- Music: Edmond Samuels
- Lyrics: Edmond Samuels
- Book: Edmond Samuels
- Productions: 1936 London 1950 Melbourne

= The Highwayman (musical) =

Australian musical comedy

The Highwayman is an Australian musical comedy with book, music and lyrics by Edmond Samuels. Set in Bendigo during the Gold Rush in the 1860s, the story concerns the love of an innkeeper's daughter for a highwayman.

==At the Silver Swan==
Samuels wrote the play back in 1933.

He travelled to England in 1935 to oversee a production of it in London. The work was retitled At the Silver Swan and debuted in Glasgow in 1936.

The book and lyrics were rewritten in England by Guy Bolton and Clifford Gret.

The musical was the first musical comedy with an Australian setting to debut in London.

Smith's Weekly thought the music dated the show. Other reviews were mixed.

The musical was not considered a notable success. However it did run for three months.

"Its Australian theme was unrecognisable by the time producers had finished with it," said Samuels. "They said Aus-tralia wouldn't interest London theatregoers."

==Australian production==
Samuels tried to get the play produced in Australia and ended up financing it himself.

The Highwayman premiered at the King's Theatre in Melbourne in November 1950. The Age praised its "originality, snap and gusto." The Bulletin said it was "all very bight and catchy." ABC Weekly said "Samuels until a year or so ago was a very successful Sydney chemist but if he had mixed his drugs as recklessly as he mixes his periods in The Highwayman his customers would have been in a serious plight." The show ran for over a hundred performances.

It played a Sydney season at the Palace Theatre from March 1951. The Sydney Morning Herald said "in many ways the show is imitative and (a lesser fault) old-fashioned in style. It lacks the bold strokes of original invention and new discovery that
distinguish great showmanship from ephemeral competence in show making."
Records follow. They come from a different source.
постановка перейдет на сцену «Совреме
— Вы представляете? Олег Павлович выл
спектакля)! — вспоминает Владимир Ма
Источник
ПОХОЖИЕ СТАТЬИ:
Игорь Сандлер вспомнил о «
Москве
An album of songs from the musical was released in 1964.

==Premise==
Mary Brown is an innkeeper's daughter at Eaglehaw. Mervyn Smith is a bushranger.

Jim Steel is a guards officer.

==TV adaptation==
Songs featured in the 1965 TV special Lola and the Highwayman.

==Radio adaptation==
The musical was also adapted for radio in 1951 and 1954. Reviewing the latter, the Daily Telegraph said "when Mr. S. uses words, either in
dialogue or lyrics, I find the result extremely depressing."

In 1956, the ABC would broadcast Samuels' musical Song of the Snowy.